OptiCorNet: Optimizing Sequence-Based Context Correlation for Visual Place Recognition
- URL: http://arxiv.org/abs/2507.14477v1
- Date: Sat, 19 Jul 2025 04:29:43 GMT
- Title: OptiCorNet: Optimizing Sequence-Based Context Correlation for Visual Place Recognition
- Authors: Zhenyu Li, Tianyi Shang, Pengjie Xu, Ruirui Zhang, Fanchen Kong,
- Abstract summary: This paper presents OptiCorNet, a novel sequence modeling framework.<n>It unifies spatial feature extraction and temporal differencing into a differentiable, end-to-end trainable module.<n>Our approach outperforms state-of-the-art baselines under challenging seasonal and viewpoint variations.

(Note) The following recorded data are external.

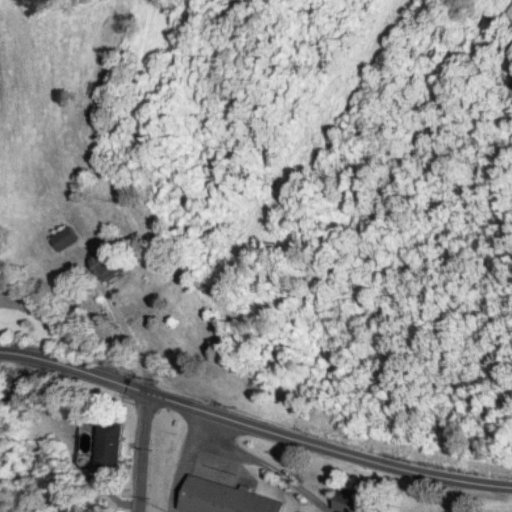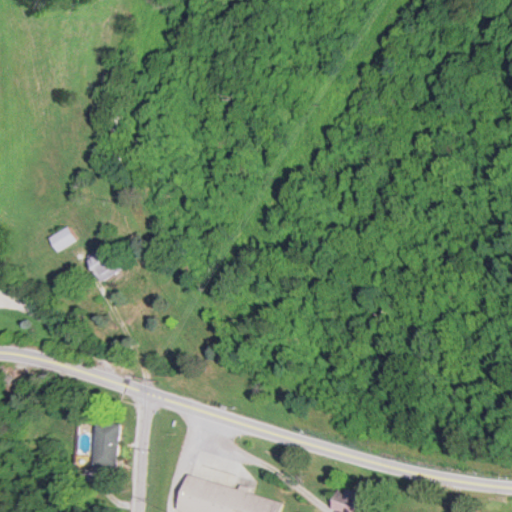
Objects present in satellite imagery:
building: (61, 238)
building: (103, 264)
road: (253, 425)
building: (111, 444)
road: (145, 451)
building: (226, 498)
building: (349, 500)
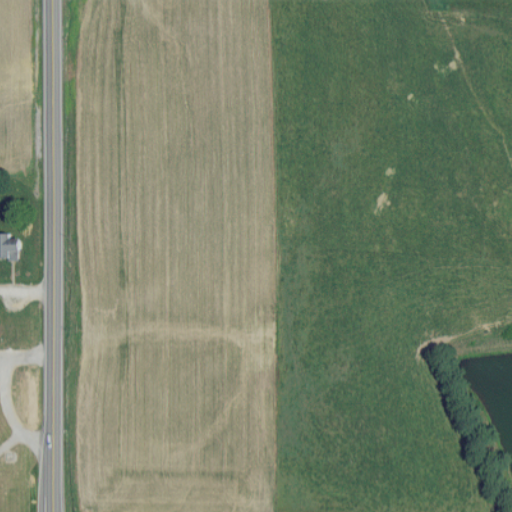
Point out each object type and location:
building: (12, 244)
road: (53, 255)
road: (27, 356)
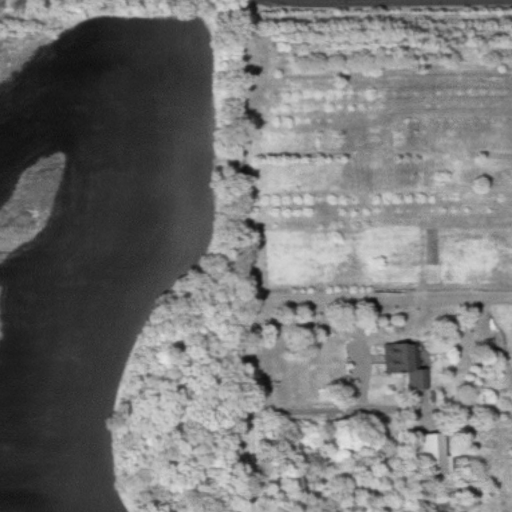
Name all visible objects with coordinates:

- Score: 2.3093110834423616
- License: http://creativecommons.org/licenses/by/4.0/
- Abstract: Visual Place Recognition (VPR) in dynamic and perceptually aliased environments remains a fundamental challenge for long-term localization. Existing deep learning-based solutions predominantly focus on single-frame embeddings, neglecting the temporal coherence present in image sequences. This paper presents OptiCorNet, a novel sequence modeling framework that unifies spatial feature extraction and temporal differencing into a differentiable, end-to-end trainable module. Central to our approach is a lightweight 1D convolutional encoder combined with a learnable differential temporal operator, termed Differentiable Sequence Delta (DSD), which jointly captures short-term spatial context and long-range temporal transitions. The DSD module models directional differences across sequences via a fixed-weight differencing kernel, followed by an LSTM-based refinement and optional residual projection, yielding compact, discriminative descriptors robust to viewpoint and appearance shifts. To further enhance inter-class separability, we incorporate a quadruplet loss that optimizes both positive alignment and multi-negative divergence within each batch. Unlike prior VPR methods that treat temporal aggregation as post-processing, OptiCorNet learns sequence-level embeddings directly, enabling more effective end-to-end place recognition. Comprehensive evaluations on multiple public benchmarks demonstrate that our approach outperforms state-of-the-art baselines under challenging seasonal and viewpoint variations.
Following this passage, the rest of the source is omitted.